С чего начать? Общий фон дневника — обилие нецензурных выражений, ненависть к новой России, пещерный антисемитизм (последние два фактора — у комментатора, а не у самого Лаврентия Павловича, по крайней мере в первых двух томах; о третьем мы еще скажем), сетования из серии «не всех еще искоренили» (а вот это — у обоих, и вообще это любимая присказка сталинистов — «мало стреляли»; похоже, такого, чтобы стреляли «не мало», у них просто не бывает). Однако к чести Берия надо сказать, что у него количество таких рассуждений с течением времени постепенно уменьшается — в отличие от его комментатора.
В целом же пассажи такого типа раскиданы по всей книге; приведу только один (1. С. 205–206): дескать, в новых отраслях (в авиации, в танках) вредительства меньше, чем в старых (артиллерия или пути сообщения), потому что в последних работает много «старых (царских. — Д. В.) кадров», их, конечно же, «почистили, да не всех». Мы еще увидим опровержения этого тезиса самим же Лаврентием Павловичем, но сам примитивно-классовый подход интересен. Мы говорили о ненависти к новой России, но и к старой ее тоже более чем достаточно — по крайней мере у комментатора.

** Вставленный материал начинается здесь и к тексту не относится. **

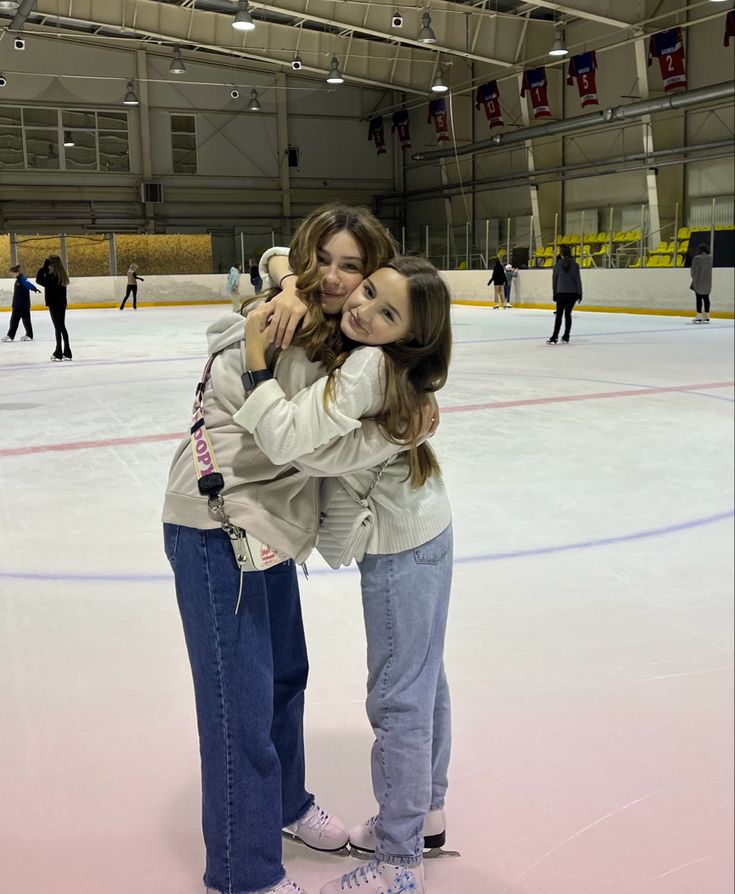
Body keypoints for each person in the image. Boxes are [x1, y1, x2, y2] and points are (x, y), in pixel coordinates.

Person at [162, 204, 399, 894]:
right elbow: (296, 443)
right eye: (320, 261)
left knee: (282, 681)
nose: (331, 277)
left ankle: (285, 804)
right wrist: (393, 435)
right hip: (217, 523)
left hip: (268, 529)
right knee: (238, 708)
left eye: (349, 265)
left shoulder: (340, 333)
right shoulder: (280, 318)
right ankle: (243, 873)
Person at [241, 255, 453, 894]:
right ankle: (427, 816)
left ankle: (399, 859)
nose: (361, 308)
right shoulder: (392, 367)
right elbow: (283, 255)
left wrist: (257, 362)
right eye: (367, 292)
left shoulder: (367, 366)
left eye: (386, 312)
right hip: (427, 530)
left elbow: (284, 437)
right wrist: (283, 276)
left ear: (409, 336)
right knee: (424, 680)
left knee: (398, 697)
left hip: (398, 547)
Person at [36, 255, 72, 361]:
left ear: (51, 264)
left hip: (54, 304)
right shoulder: (62, 276)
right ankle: (67, 352)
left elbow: (39, 280)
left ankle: (58, 352)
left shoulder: (52, 277)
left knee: (57, 328)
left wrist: (43, 268)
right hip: (61, 304)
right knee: (62, 327)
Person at [547, 244, 582, 344]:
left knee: (559, 315)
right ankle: (566, 336)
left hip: (561, 293)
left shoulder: (557, 266)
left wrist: (555, 293)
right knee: (568, 314)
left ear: (561, 254)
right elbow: (578, 280)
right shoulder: (575, 265)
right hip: (572, 293)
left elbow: (555, 281)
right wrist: (579, 293)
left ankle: (554, 337)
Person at [2, 264, 40, 342]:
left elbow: (28, 285)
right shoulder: (19, 279)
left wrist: (34, 288)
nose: (11, 275)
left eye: (12, 273)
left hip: (21, 305)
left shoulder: (22, 279)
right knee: (21, 321)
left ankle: (13, 335)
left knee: (17, 321)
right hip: (20, 305)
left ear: (16, 273)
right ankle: (25, 334)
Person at [690, 243, 713, 324]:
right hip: (708, 281)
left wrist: (694, 277)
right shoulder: (710, 258)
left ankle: (699, 316)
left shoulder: (696, 258)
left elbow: (693, 271)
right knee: (706, 298)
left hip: (698, 280)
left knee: (698, 298)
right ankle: (707, 316)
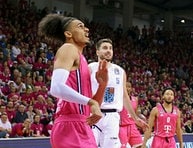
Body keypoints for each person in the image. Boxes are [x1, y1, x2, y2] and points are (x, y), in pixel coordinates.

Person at [38, 14, 108, 148]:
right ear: (68, 34)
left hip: (82, 123)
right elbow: (56, 88)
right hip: (70, 125)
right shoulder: (68, 48)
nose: (86, 29)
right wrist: (91, 102)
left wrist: (102, 85)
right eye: (80, 26)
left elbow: (93, 106)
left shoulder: (82, 60)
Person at [89, 38, 147, 148]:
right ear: (97, 51)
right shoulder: (90, 68)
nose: (108, 51)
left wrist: (135, 119)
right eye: (105, 48)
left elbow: (125, 96)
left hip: (112, 116)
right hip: (93, 114)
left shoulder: (120, 71)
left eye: (110, 48)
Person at [119, 81, 145, 148]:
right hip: (122, 127)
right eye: (125, 86)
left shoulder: (135, 99)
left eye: (129, 86)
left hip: (132, 126)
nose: (127, 88)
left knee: (140, 146)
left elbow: (135, 115)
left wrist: (140, 123)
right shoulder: (118, 99)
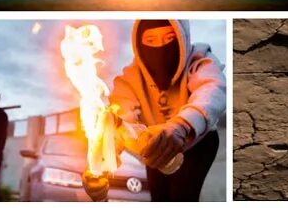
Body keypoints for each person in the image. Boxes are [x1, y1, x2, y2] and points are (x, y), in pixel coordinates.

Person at [82, 20, 226, 201]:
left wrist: (182, 126)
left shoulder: (200, 60)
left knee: (182, 197)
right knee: (159, 198)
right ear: (139, 45)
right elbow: (120, 119)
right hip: (155, 145)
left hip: (198, 143)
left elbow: (212, 89)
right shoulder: (131, 77)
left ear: (182, 39)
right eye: (150, 40)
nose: (160, 48)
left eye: (169, 38)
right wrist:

Чего стоит хотя бы фраза о «русских» (кавычки Кремлева. — Д. В.) царях. На этой фразе вообще необходимо остановиться подробнее. Рассказывая о неудачной Харьковской операции (май — июнь 1942 г.), Кремлев цитирует известного физика (а во время Харьковского сражения — гвардии майора) О. Д. Казачковского (как и всегда у него, без ссылки на источник): мол, неудача вызвана тем, что наступающие захватили склады, приготовленные немцами для своего наступления, а там был в том числе и шнапс; вот и «отметили». И комментирует: тут надо винить «расейский» «ванькизм», веками воспитывавшийся в определенной части русского народа «русскими» царями (2. С. 50–51).